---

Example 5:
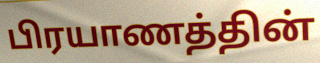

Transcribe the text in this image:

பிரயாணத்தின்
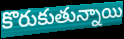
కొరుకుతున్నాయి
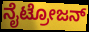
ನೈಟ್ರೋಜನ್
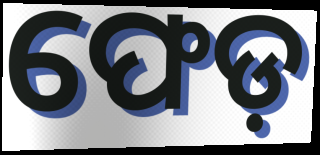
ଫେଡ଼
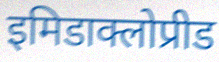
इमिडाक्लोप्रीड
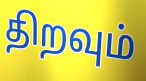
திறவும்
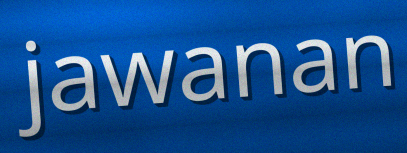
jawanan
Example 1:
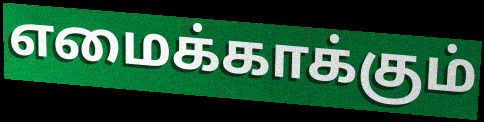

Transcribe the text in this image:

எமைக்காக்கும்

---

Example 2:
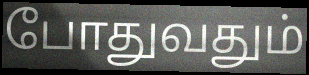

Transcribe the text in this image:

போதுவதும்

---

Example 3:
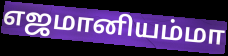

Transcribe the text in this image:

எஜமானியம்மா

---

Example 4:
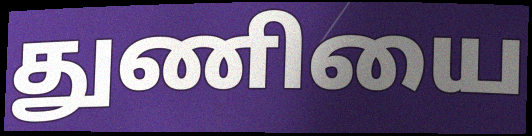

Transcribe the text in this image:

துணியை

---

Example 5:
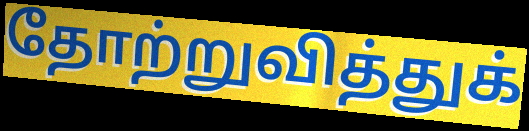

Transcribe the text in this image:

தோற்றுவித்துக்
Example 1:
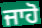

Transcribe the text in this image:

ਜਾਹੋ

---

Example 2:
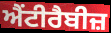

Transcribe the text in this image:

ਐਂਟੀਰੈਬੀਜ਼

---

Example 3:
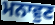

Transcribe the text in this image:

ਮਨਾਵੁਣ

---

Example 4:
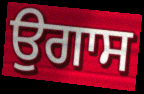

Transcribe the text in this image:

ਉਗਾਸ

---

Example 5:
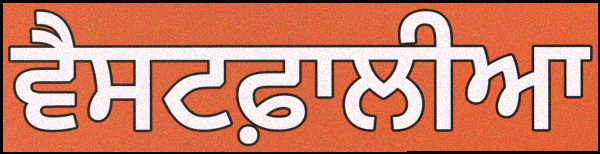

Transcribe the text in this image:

====

**SHORT PROBLEM:** Could you lay out every line of the items above as a numbered list, dropping the blank lines and leaving the pictures out?

**EXERCISE SOLUTION:**
1. ---
2. Example 5:
3. Transcribe the text in this image:
4. பிரயாணத்தின்
5. కొరుకుతున్నాయి
6. ನೈಟ್ರೋಜನ್
7. ଫେଡ଼
8. इमिडाक्लोप्रीड
9. திறவும்
10. jawanan
11. Example 1:
12. Transcribe the text in this image:
13. எமைக்காக்கும்
14. ---
15. Example 2:
16. Transcribe the text in this image:
17. போதுவதும்
18. ---
19. Example 3:
20. Transcribe the text in this image:
21. எஜமானியம்மா
22. ---
23. Example 4:
24. Transcribe the text in this image:
25. துணியை
26. ---
27. Example 5:
28. Transcribe the text in this image:
29. தோற்றுவித்துக்
30. Example 1:
31. Transcribe the text in this image:
32. ਜਾਹੋ
33. ---
34. Example 2:
35. Transcribe the text in this image:
36. ਐਂਟੀਰੈਬੀਜ਼
37. ---
38. Example 3:
39. Transcribe the text in this image:
40. ਮਨਾਵੁਣ
41. ---
42. Example 4:
43. Transcribe the text in this image:
44. ਉਗਾਸ
45. ---
46. Example 5:
47. Transcribe the text in this image:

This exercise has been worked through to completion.